WASHINGTON, D.C.—Rising tensions between the U.S. and Iranian governments have frozen most scientific contacts between the two nations, experts reported at a forum here last week.
Long at the vanguard of efforts to broker ties between Iranian and U.S. scientists, the U.S. National Academies of Sciences, Engineering, and Medicine (NAS) has mothballed its highly praised, 16-year-old engagement program, Glenn Schweitzer, director of NAS’s office for Central Europe and Eurasia, stated at a forum hosted by the Atlantic Council. That’s a huge blow to science diplomacy with Iran, as the academy’s program since its inception has accounted for more than half of all participants in U.S.-Iran science engagement activities—some 1500 scientists from 120 institutions—according to an NAS report released on Friday that summarizes the program’s activities from 2010 to 2016.
Iran and the United States do not have diplomatic relations, and as a result scientific ties have waxed and waned often in concert with the levels of hostility expressed by the two governments toward each other. Science engagement efforts were gaining momentum in 2015 and in early 2016, after the Iran nuclear deal was signed and came into effect. But President Donald Trump’s administration’s efforts this year to restrict travel from Iran and five other Muslim-majority nations prompted Iran to retaliate by tightening its visa policy for U.S. citizens. Also casting a pall is Iran’s imprisonment of several U.S. citizens, including Xiyue Wang, a Chinese-American graduate student in history at Princeton University sentenced in July by Iran’s judiciary to 10 years in jail over accusations of espionage.
Heightening the uncertainty, the Trump administration has consistently articulated its disdain for the nuclear deal; Trump and others have suggested that the U.S. government may declare Iran out of compliance with the nuclear deal at a 3-month review next month, despite assurances from other signatories and from the International Atomic Energy Agency that Iran is abiding by the deal’s terms. The prospect of the nuclear deal unraveling has further imperiled people-to-people ties between the United States and Iran, including science.
“Can these programs contribute to breaking the downward spiral? So far they haven’t. Let’s not fool ourselves,” says John Limbert, a professor of Middle Eastern studies at the U.S. Naval Academy in Annapolis and a veteran diplomat who was held captive at the U.S. Embassy in Tehran for 444 days, from 1979 to 1981. But he applauds Schweitzer and others for their efforts in science diplomacy with Iran. “It is profoundly in U.S. national interests to maintain, nurture, and expand people-to-people ties with Iran,” adds Barbara Slavin, director of the Atlantic Council’s Future of Iran Initiative.

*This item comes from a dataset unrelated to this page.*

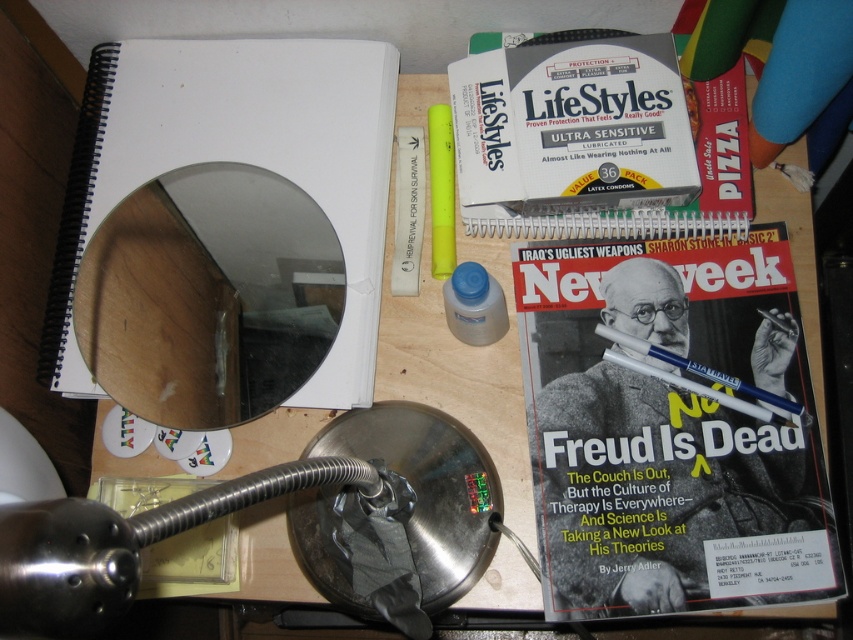
What is the 2D coordinate of the blue plastic pen at center?

The blue plastic pen at center is located at the 2D coordinate of point (704, 378).

You are standing at the edge of the desk and want to reach the point labeled as point (715, 467). However, there is an obstacle at point (450, 602). Can you directly reach the first point without moving the obstacle?

The point labeled point (715, 467) is behind point (450, 602), so you cannot directly reach it without moving the obstacle at point (450, 602).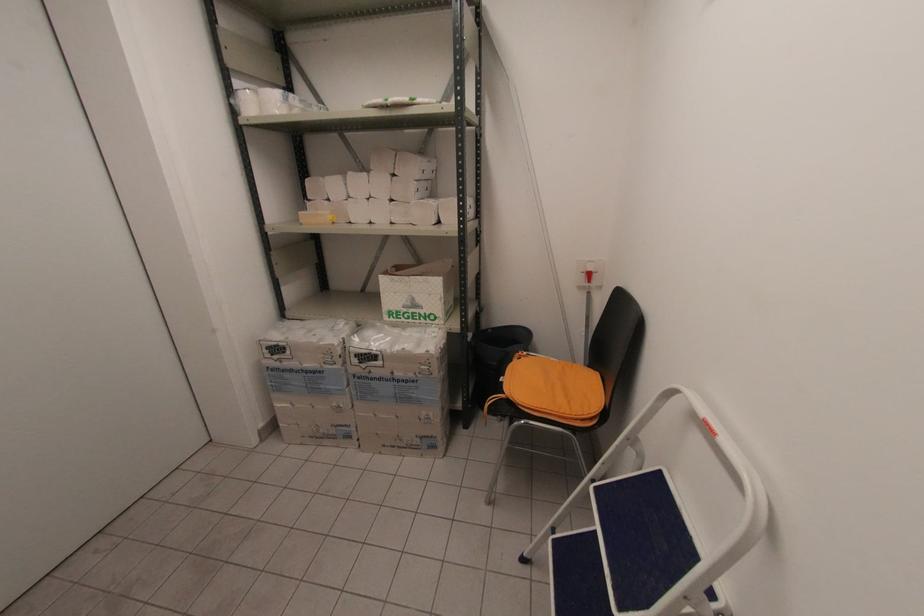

A few intrepid U.S. scientists are persevering. Iranian-American researchers have participated in recent expeditions to the Lut Desert, the hottest spot on the planet and home to a unique ecosystem that depends on dead migratory birds. And David Laylin, an independent U.S.-based ecologist who has worked on projects in Iran for decades, will spend 3 weeks there next month visiting sites designated for ecological restoration, including Lake Urmia, a saline water body in northwestern Iran that had lost about 90% of its maximum volume by 2014; the lake has recovered somewhat since then. Laylin, for one, is optimistic. “I am personally convinced U.S. scientists can visit Iran,” he says. However, he cautions, “If you don't know what you’re doing, you can get in a lot of trouble.”

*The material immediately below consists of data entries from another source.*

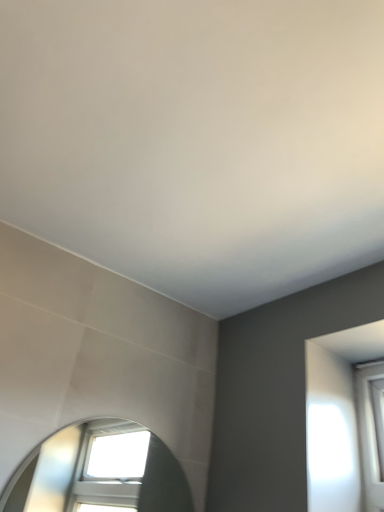
Describe the element at coordinates (99, 472) in the screenshot. I see `polished silver mirror at lower left` at that location.

Find the location of a particular element. This screenshot has height=512, width=384. polished silver mirror at lower left is located at coordinates (99, 472).

The image size is (384, 512). Find the location of `polished silver mirror at lower left`. polished silver mirror at lower left is located at coordinates (99, 472).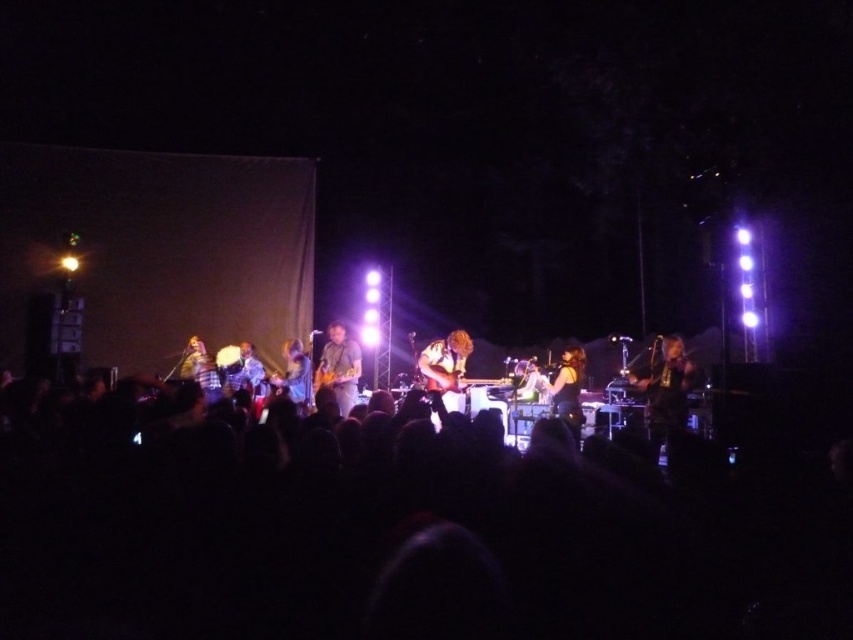
Can you confirm if shiny brown guitar at center is taller than shiny silver guitar at center?

Yes.

Can you confirm if shiny brown guitar at center is positioned to the left of shiny silver guitar at center?

In fact, shiny brown guitar at center is to the right of shiny silver guitar at center.

Describe the element at coordinates (445, 369) in the screenshot. I see `shiny brown guitar at center` at that location.

Find the location of a particular element. The height and width of the screenshot is (640, 853). shiny brown guitar at center is located at coordinates (445, 369).

Is light brown leather guitar at center wider than shiny silver guitar at center?

Incorrect, light brown leather guitar at center's width does not surpass shiny silver guitar at center's.

Is light brown leather guitar at center shorter than shiny silver guitar at center?

Incorrect, light brown leather guitar at center's height does not fall short of shiny silver guitar at center's.

Is point (357, 352) farther from viewer compared to point (309, 376)?

Yes, it is behind point (309, 376).

The image size is (853, 640). I want to click on light brown leather guitar at center, so click(339, 368).

Does shiny black guitar at right have a greater width compared to shiny brown guitar at center?

Yes, shiny black guitar at right is wider than shiny brown guitar at center.

Is shiny black guitar at right positioned at the back of shiny brown guitar at center?

No, it is in front of shiny brown guitar at center.

Which is behind, point (672, 346) or point (460, 381)?

Positioned behind is point (460, 381).

The width and height of the screenshot is (853, 640). Find the location of `shiny black guitar at right`. shiny black guitar at right is located at coordinates (665, 392).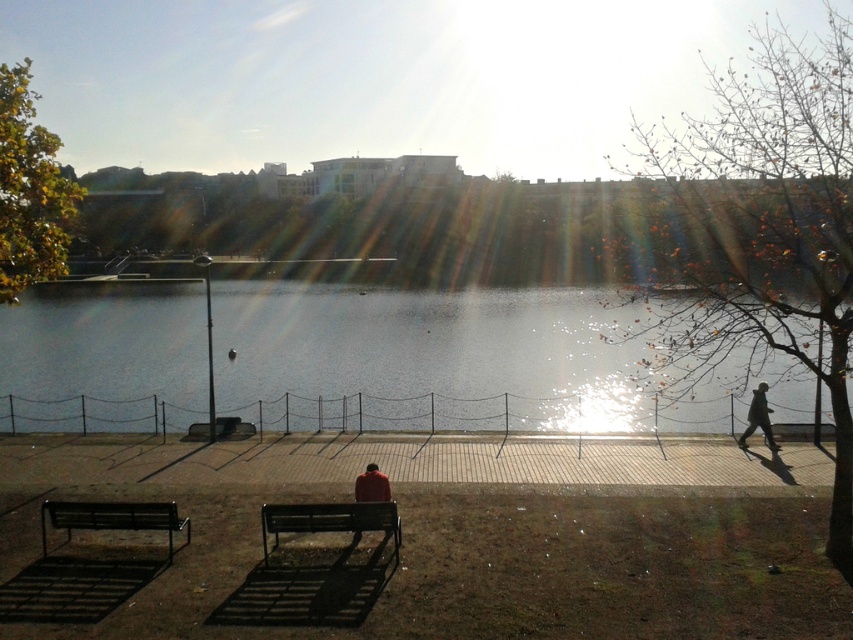
Does reflective glass water at center have a greater width compared to metallic dark bench at center?

Yes.

Where is `reflective glass water at center`? reflective glass water at center is located at coordinates (430, 348).

Who is shorter, metallic dark bench at center or red matte jacket at center?

With less height is red matte jacket at center.

Can you confirm if metallic dark bench at center is smaller than red matte jacket at center?

→ Actually, metallic dark bench at center might be larger than red matte jacket at center.

Does point (274, 525) lie in front of point (364, 499)?

Yes, it is.

Where is `metallic dark bench at center`? The image size is (853, 640). metallic dark bench at center is located at coordinates [x=329, y=518].

Who is more forward, (320, 515) or (253, 429)?

Positioned in front is point (320, 515).

Who is taller, metallic dark bench at center or metallic dark gray bench at lower center?

metallic dark bench at center is taller.

Is point (373, 508) farther from viewer compared to point (247, 436)?

No, (373, 508) is in front of (247, 436).

Where is `metallic dark bench at center`? The height and width of the screenshot is (640, 853). metallic dark bench at center is located at coordinates (329, 518).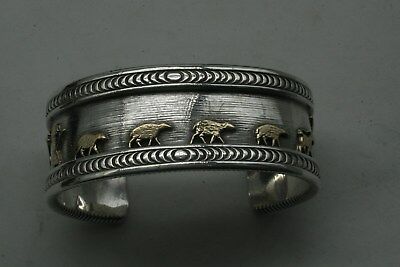
Locate an element on the screen. This screenshot has height=267, width=400. table is located at coordinates (28, 192), (195, 243), (345, 129), (215, 36).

Schweitzer is uncertain when NAS will be able to resume its engagement program with Iran. Funding has largely dried up, and the U.S. Department of the Treasury has tightened restrictions on licenses for U.S. scientists to bring equipment to Iran or even participate in conferences. “Looking to the future, we should get beyond the perennial problem of whether [the nuclear deal] will be sustained or not, and start focusing on what we can do to engage,” Schweitzer says. But the situation is more delicate than ever—for scientists in both countries. “We don’t want anyone going to jail because of us.”